Item-total correlations are interesting in part because your instructors (not just in psychology) will sometimes use them to identify (and maybe even throw out) poor test questions.  I have even seen cases where the correlation is negative.  That is, the students who scored well overall on the exam were actually less likely to answer a particular question correctly than the students who scored poorly.  I think this usually indicates that the poor students were just guessing (e.g., choosing the longest response, or choosing “c”) while the better students had just enough knowledge to be fooled into choosing some “trick” alternative.  Although I do not usually look at item-total correlations on exams, I would definitely throw out any items that had negative correlations.

A second way to check for internal consistency is to compute what is called the split-half reliability coefficient.  This is the correlation between two scores, one based on one half of the items and the other based on the other half of the items.  Imagine that 100 people have taken the Rosenberg self-esteem scale.  You could compute two self-esteem scores for each person: one based on Items 1, 3, 5, 7, and 9, and the other based on Items 2, 4, 6, 8, and 10.  Then you could compute the correlation between these two sets of scores.  Again, it should be fairly strong and positive.


A final way to check for internal consistency is to compute Cronbach’s alpha, which is the statistic that is most often presented in research reports.  You would do this using a computer, of course, but conceptually Cronbach’s alpha is the mean split-half correlation for all possible ways of splitting the items in half.  Note that you could split the items on a 10-item measure into the even items and the odd items, the first half (Items 1– 5) and the second half (Items 6–10) , or even Items 1, 3, 4, 9, and 10 vs.
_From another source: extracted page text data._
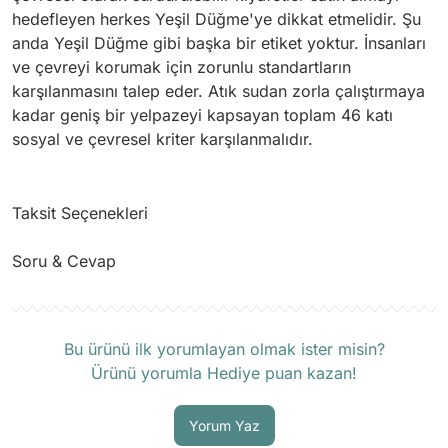
hedefleyen herkes Yeşil Düğme'ye dikkat etmelidir. Şu
anda Yeşil Düğme gibi başka bir etiket yoktur. İnsanları
ve çevreyi korumak için zorunlu standartların
karşılanmasını talep eder. Atık sudan zorla çalıştırmaya
kadar geniş bir yelpazeyi kapsayan toplam 46 katı
sosyal ve çevresel kriter karşılanmalıdır.
Taksit Seçenekleri
Soru & Cevap
Ürün hakkında henüz soru sorulmamış.
Bu ürünü ilk yorumlayan olmak ister misin?
Ürünü yorumla Hediye puan kazan!
Soru Sor
Yorum Yaz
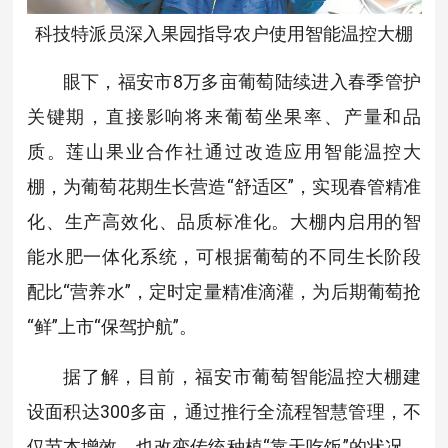
科技特派员深入果园指导农户使用智能温控大棚
眼下，福安市8万多亩葡萄陆续进入春季管护
关键期，直接影响将来葡萄坐果率、产量和品
质。莲山果业合作社通过改造应用智能温控大
棚，为葡萄花期生长营造“舒适区”，实现春管精准
化、生产高效化、品质标准化。大棚内启用的智
能水肥一体化系统，可根据葡萄的不同生长阶段
配比“营养水”，定时定量精准滴灌，为后期葡萄抢
“鲜”上市“保驾护航”。
据了解，目前，福安市葡萄智能温控大棚建
设面积达300多亩，通过推行全流程智慧管理，不
仅节本增效，也改变传统种植“靠天吃饭”的状况，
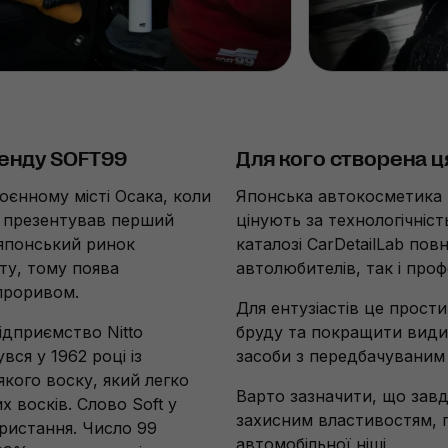
ренду SOFT99
Для кого створена 
оєнному місті Осака, коли
Японська автокосметика 
ка презентував перший
цінують за технологічність
 японський ринок
каталозі CarDetailLab пов
ту, тому поява
автолюбителів, так і про
 проривом.
Для ентузіастів це прости
ідприємство Nitto
бруду та покращити видим
вся у 1962 році із
засоби з передбачуваним
кого воску, який легко
Варто зазначити, що завд
х восків. Слово Soft у
захисним властивостям, 
ористання. Число 99
автомобільної ніші.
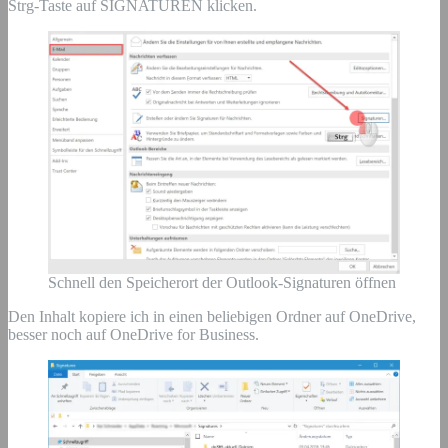
Strg-Taste auf SIGNATUREN klicken.
Schnell den Speicherort der Outlook-Signaturen öffnen
Den Inhalt kopiere ich in einen beliebigen Ordner auf OneDrive,
besser noch auf OneDrive for Business.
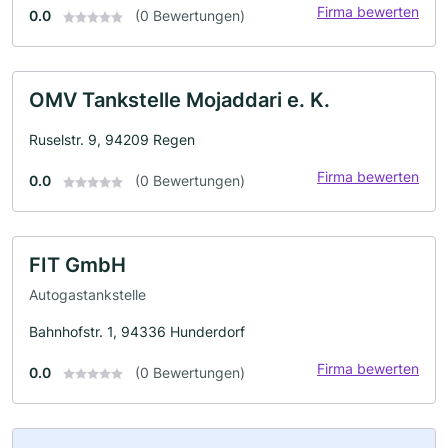
Firma bewerten
0.0
(0 Bewertungen)
OMV Tankstelle Mojaddari e. K.
Ruselstr. 9, 94209 Regen
Firma bewerten
0.0
(0 Bewertungen)
FIT GmbH
Autogastankstelle
Bahnhofstr. 1, 94336 Hunderdorf
Firma bewerten
0.0
(0 Bewertungen)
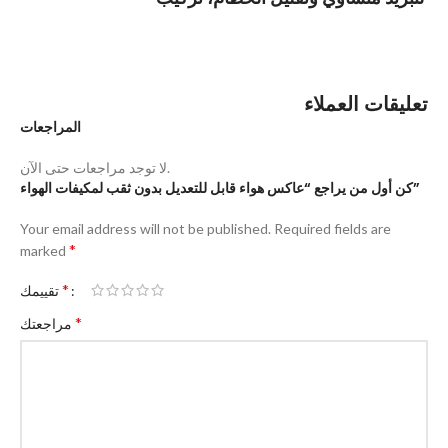
تعليقات العملاء
المراجعات
لا توجد مراجعات حتى الآن.
كن أول من يراجع “عاكس هواء قابل للتعديل بدون ثقب لمكيفات الهواء”
Your email address will not be published.
Required fields are
*
marked
*
تقييمك
*
مراجعتك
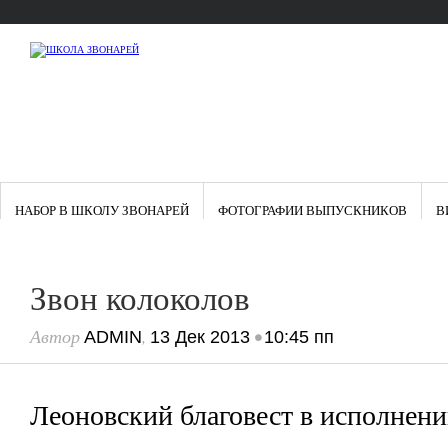
НАБОР В ШКОЛУ ЗВОНАРЕЙ
ФОТОГРАФИИ ВЫПУСКНИКОВ
В
Звон колоколов
Автор
,
•
ADMIN
13 Дек 2013
10:45 пп
Леоновский благовест в исполнен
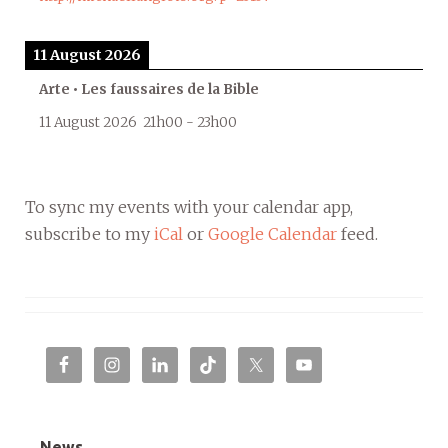
11 August 2026
Arte • Les faussaires de la Bible
11 August 2026
21h00
-
23h00
To sync my events with your calendar app,
subscribe to my
iCal
or
Google Calendar
feed.
News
Items 2, 5, 6, 7, and 8 … and so on.  For all possible ways of splitting the items in half, you could compute the split-half reliability coefficient, take the mean of all these correlations, and you would have Cronbach’s alpha. 
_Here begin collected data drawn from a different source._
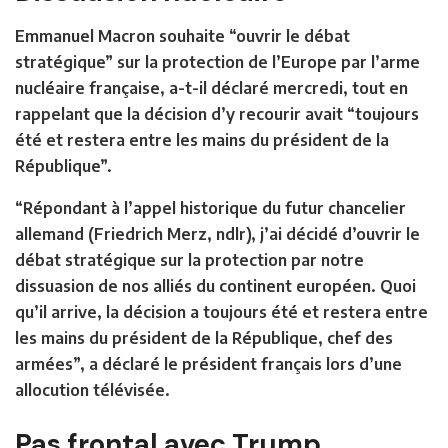
Emmanuel Macron souhaite “ouvrir le débat
stratégique” sur la protection de l’Europe par l’arme
nucléaire française, a-t-il déclaré mercredi, tout en
rappelant que la décision d’y recourir avait “toujours
été et restera entre les mains du président de la
République”.
“Répondant à l’appel historique du futur chancelier
allemand (Friedrich Merz, ndlr), j’ai décidé d’ouvrir le
débat stratégique sur la protection par notre
dissuasion de nos alliés du continent européen. Quoi
qu’il arrive, la décision a toujours été et restera entre
les mains du président de la République, chef des
armées”, a déclaré le président français lors d’une
allocution télévisée.
Pas frontal avec Trump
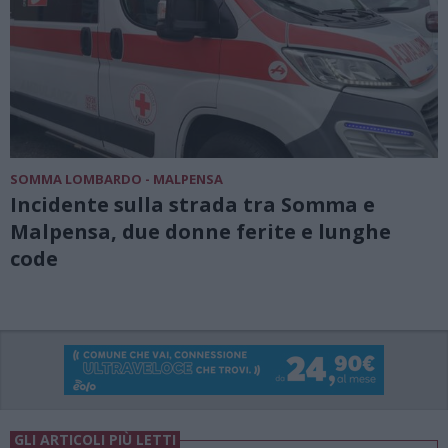
SOMMA LOMBARDO - MALPENSA
Incidente sulla strada tra Somma e
Malpensa, due donne ferite e lunghe
code
GLI ARTICOLI PIÙ LETTI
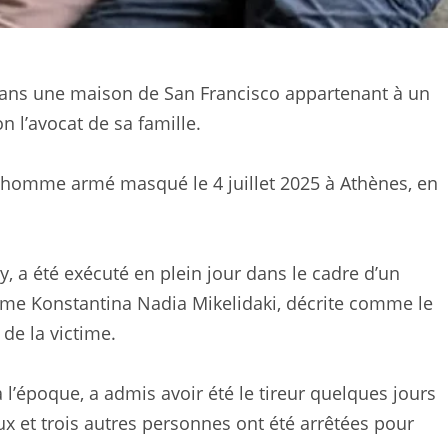
dans une maison de San Francisco appartenant à un
n l’avocat de sa famille.
un homme armé masqué le 4 juillet 2025 à Athènes, en
ey, a été exécuté en plein jour dans le cadre d’un
mme Konstantina Nadia Mikelidaki, décrite comme le
 de la victime.
à l’époque, a admis avoir été le tireur quelques jours
ux et trois autres personnes ont été arrêtées pour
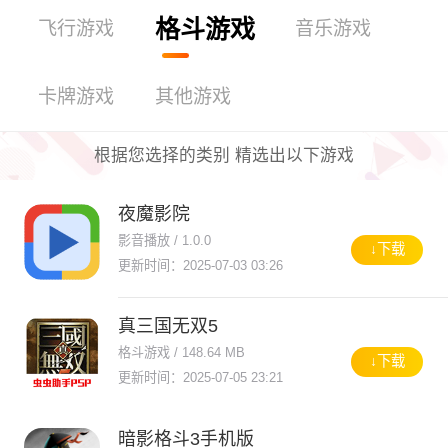
格斗游戏
飞行游戏
音乐游戏
卡牌游戏
其他游戏
根据您选择的类别 精选出以下游戏
夜魔影院
影音播放 / 1.0.0
↓下载
更新时间：2025-07-03 03:26
真三国无双5
格斗游戏 / 148.64 MB
↓下载
更新时间：2025-07-05 23:21
暗影格斗3手机版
Some psychological tests have what are called sub-scales.  These are, in essence, separate tests that are combined together into one, where each test measures a different construct or a different aspect of the same construct.  For example, researchers have identified two components of test anxiety.  The first is autonomic nervous system arousal or “nervous feelings” (fast heartbeat, muscle tension), and the second is negative thoughts (e.g., “I’m gonna fail, I’m gonna fail”).  Furthermore, they have discovered that these two components seem to be independent of each other.  It is possible to have nervous feelings without the negative thoughts, and it is possible to have the negative thoughts without having the nervous feelings.  So a good measure of test-anxiety contains two sets of items, although they may be mixed together: one to measure nervous feelings and the other to measure negative thoughts.  Note that what is important here is the internal consistency of each sub-scale.  You would not want to measure internal consistency across all items because you would not expect them all to be related to each other. 
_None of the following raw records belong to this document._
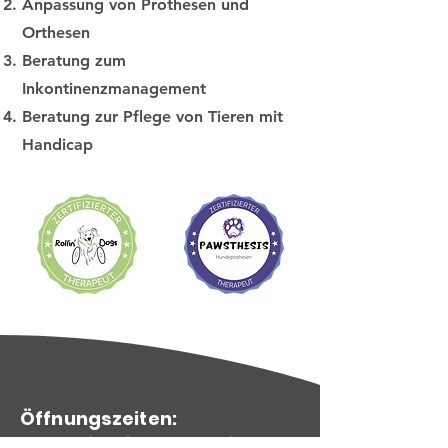
Anpassung von Prothesen und
Orthesen
Beratung zum
Inkontinenzmanagement
Beratung zur Pflege von Tieren mit
Handicap
Öffnungszeite
n:
Montag bis Freitag 8:00 Uhr bis 18.30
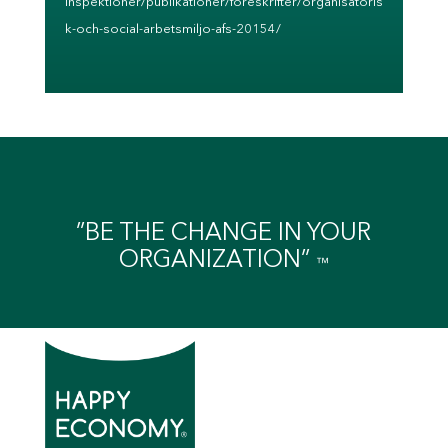
inspektioner/publikationer/foreskrifter/organisatoris
k-och-social-arbetsmiljo-afs-20154/
”BE THE CHANGE IN YOUR
ORGANIZATION”
™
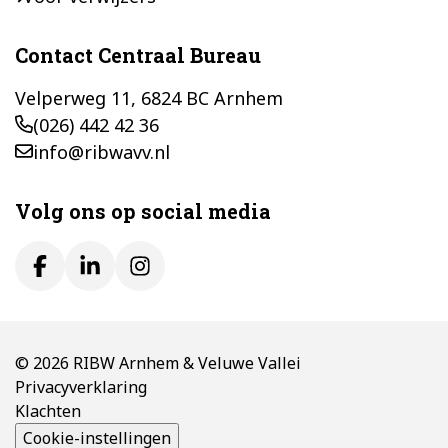
Contact Centraal Bureau
Velperweg 11, 6824 BC Arnhem
(026) 442 42 36
info@ribwavv.nl
Volg ons op social media
© 2026 RIBW Arnhem & Veluwe Vallei
Privacyverklaring
Klachten
Cookie-instellingen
Why Does Reliability Matter?


The main reason that reliability matters is that a measure that is not reliable cannot be valid.  You can think of reliability as being a prerequisite for validity.  For example, if a self-esteem test gives very different scores for the same person under essentially the same conditions, then we are not very well justified in taking either of those scores as a measure of the person’s self-esteem.  Similarly, if the items on a self-esteem test are not correlated with each other, then they cannot all be measuring self-esteem, and an aggregate of them cannot be a very good measure of self-esteem.  There are other reasons that reliability matters, but they can wait until you take Psych 149.